» **TASK ITEM**: Go to the line containing "Document page, 1626x1125 pixels." in the records below and retype from there through the final line, exactly.

##### EXERCISE INPUT

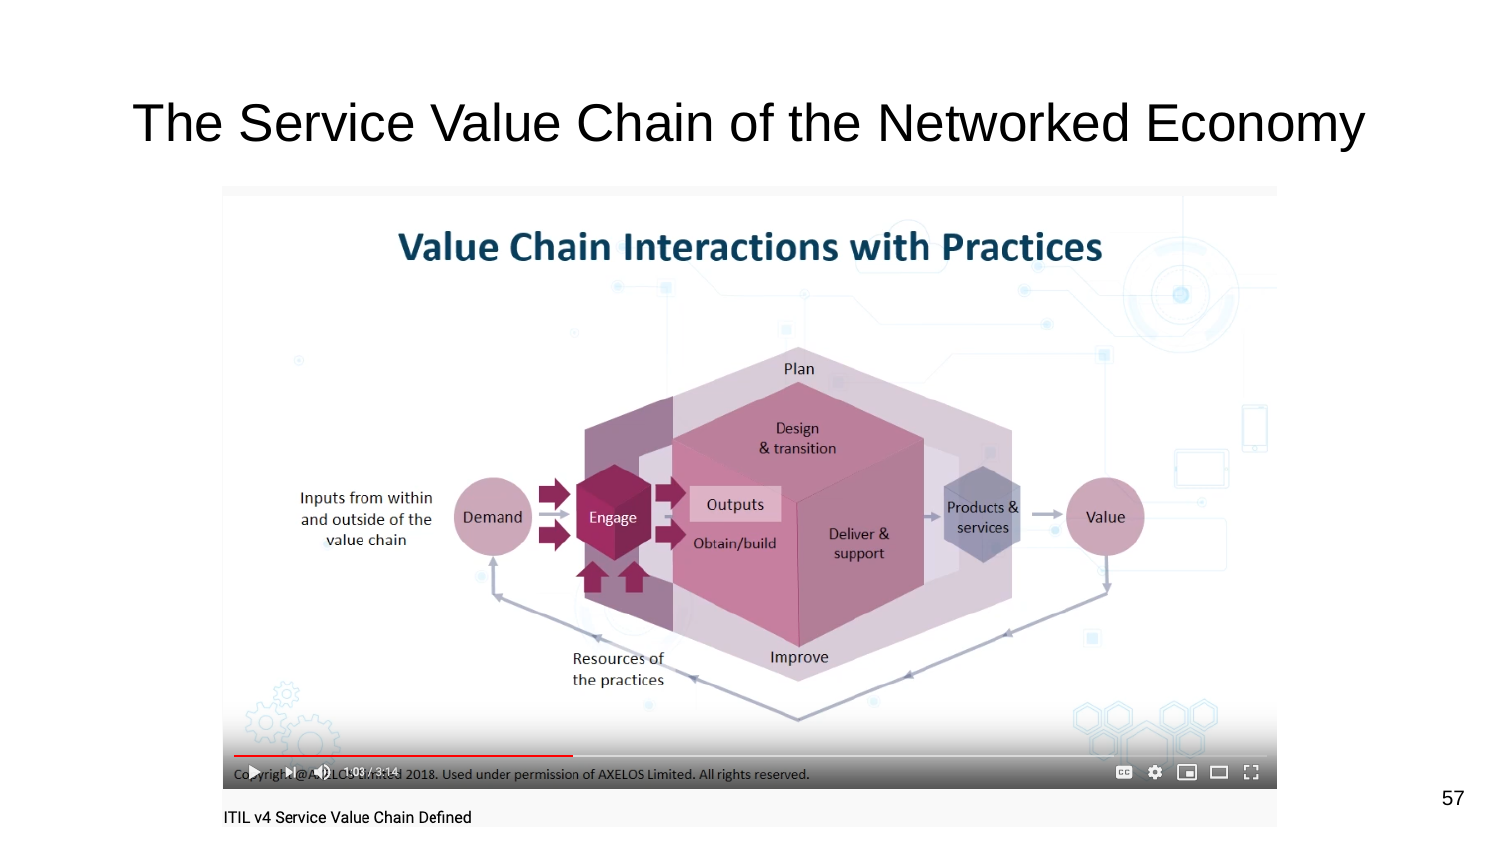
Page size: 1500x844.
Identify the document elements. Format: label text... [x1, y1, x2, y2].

picture [222, 185, 1278, 827]
slide_number 57 [1389, 764, 1480, 830]
title The Service Value Chain of the Networked Economy [51, 72, 1449, 167]
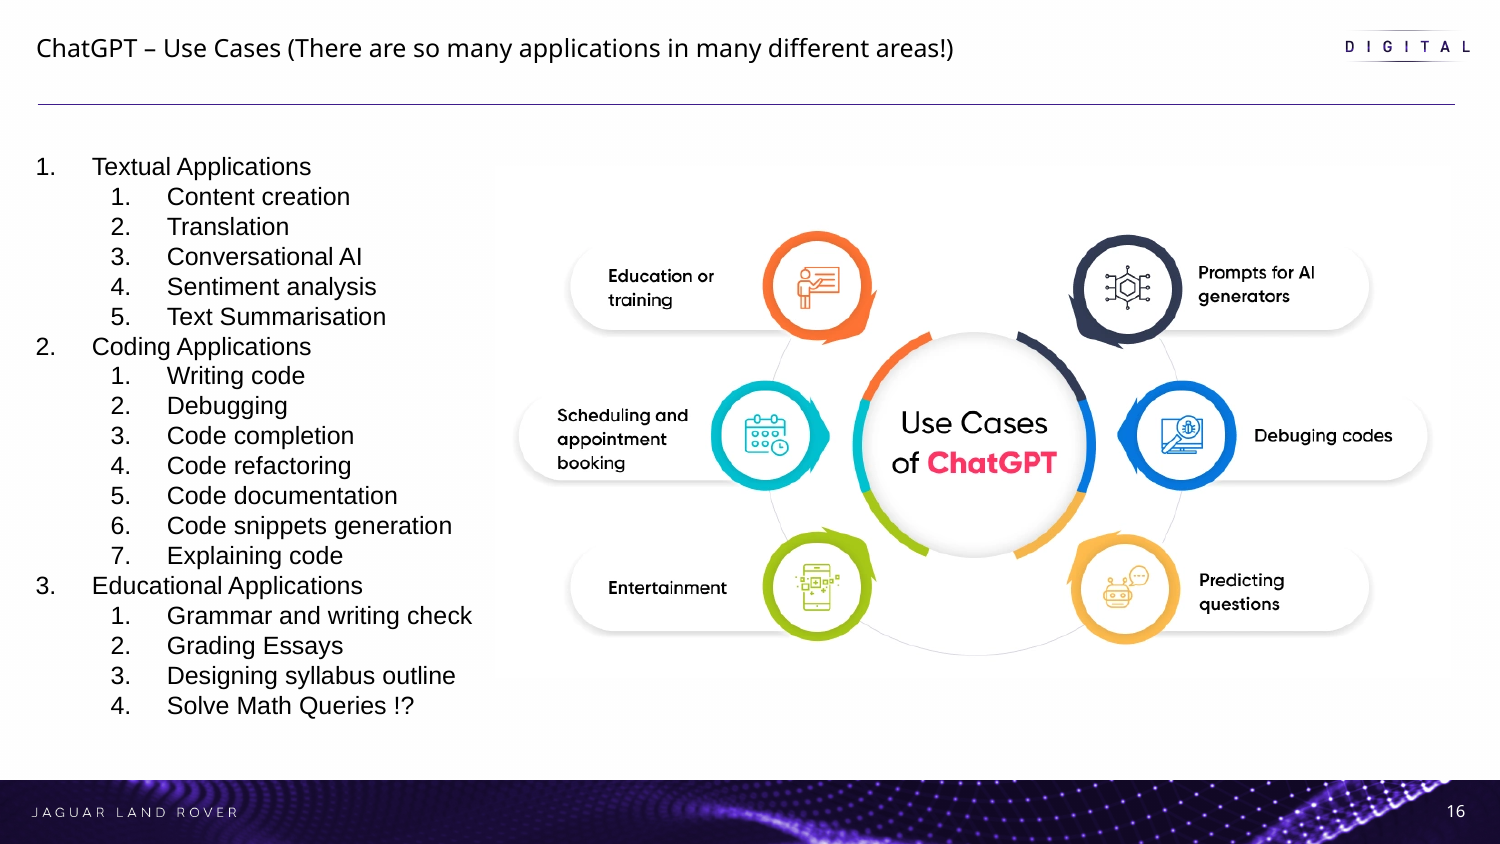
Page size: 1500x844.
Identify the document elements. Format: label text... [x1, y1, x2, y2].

slide_number 16 [1361, 780, 1481, 844]
text_box Textual Applications Content creation Translation Conversational AI Sentiment analysis Text Summarisation Coding Applications Writing code Debugging Code completion Code refactoring Code documentation Code snippets generation Explaining code Educational Applications Grammar and writing check Grading Essays Designing syllabus outline Solve Math Queries !? [35, 150, 1108, 780]
picture [0, 0, 1500, 844]
list ChatGPT – Use Cases (There are so many applications in many different areas!) [36, 25, 1321, 56]
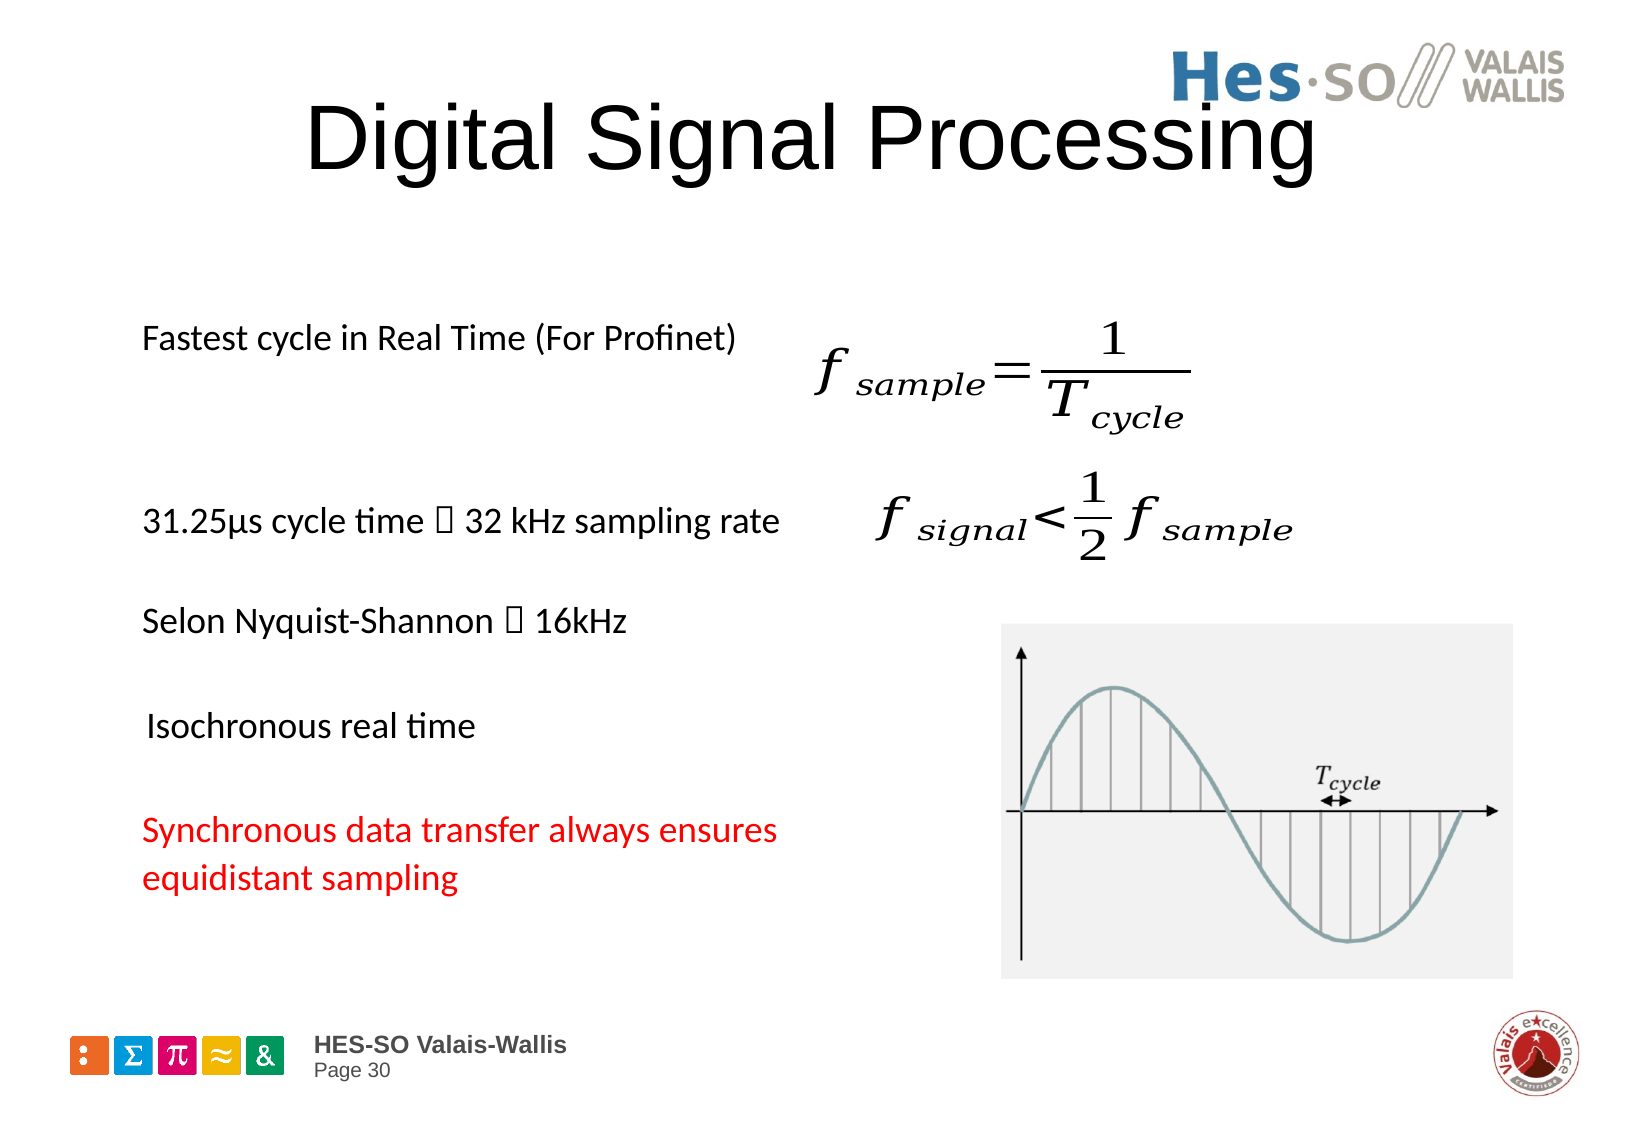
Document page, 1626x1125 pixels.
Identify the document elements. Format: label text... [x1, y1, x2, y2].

##########

» **SOLUTION FOR THIS EXERCISE**:
Document page, 1626x1125 pixels.
Identify the document elements. Format: label text... [x1, y1, x2, y2].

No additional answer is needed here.